With Kamala, what we are seeing is that she embodies feminism. By the time Joe Biden chose her in his historic selection, Kamala had already broken barriers. As an attorney, she was the first woman, first Black, first South Asian American to be District Attorney of California. Kamala has been around in the public eye a lot, as the first Black woman to serve in the Senate. And of course, a presidential candidate in 2019/20.
There is no need to forcefully speak about her being a woman. Those who went before her have paved the way; many of them were loud about it because they had to be. All Kamala has to so is show up and be who she is.
All she has to do is to say is “I’m speaking” in a forceful way. During the VP debate this fall when she repeatedly had to say that to VP Mike Pence, we knew she was calling Vice President Mike Pence out for being rude to her as a woman. We get the subtext. Despite the fact that many in the US still won’t admit they are feminists, we as a country better understand the subtlties of misogyny and sexim. We can spot it. Kamala does not have to be loud about it. She just has to be, to show up, and we know she advocates for women.
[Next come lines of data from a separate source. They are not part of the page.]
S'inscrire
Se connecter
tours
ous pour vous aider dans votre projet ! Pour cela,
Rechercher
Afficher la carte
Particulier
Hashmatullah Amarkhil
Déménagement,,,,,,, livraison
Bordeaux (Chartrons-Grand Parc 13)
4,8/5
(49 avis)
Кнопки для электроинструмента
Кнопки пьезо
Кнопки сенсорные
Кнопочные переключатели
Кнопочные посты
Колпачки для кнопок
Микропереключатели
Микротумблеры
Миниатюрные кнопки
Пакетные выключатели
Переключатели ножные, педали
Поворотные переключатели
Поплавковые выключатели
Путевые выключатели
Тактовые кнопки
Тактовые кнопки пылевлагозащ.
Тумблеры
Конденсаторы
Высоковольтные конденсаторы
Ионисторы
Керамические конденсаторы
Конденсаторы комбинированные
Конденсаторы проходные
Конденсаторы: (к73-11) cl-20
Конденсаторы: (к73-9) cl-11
She will be a role model for many people, not the least of which are young black and brown girls. She speaks, and they know they can. Kamala is a role model for me, as well.
This election of 2020 is the loudest election I have ever witnessed, probably the loudest in the history of our country. But while we witness unprecidented violence and division, we are witnessing history of a different sort.
A positive change. Let’s hope we can elect Kamala.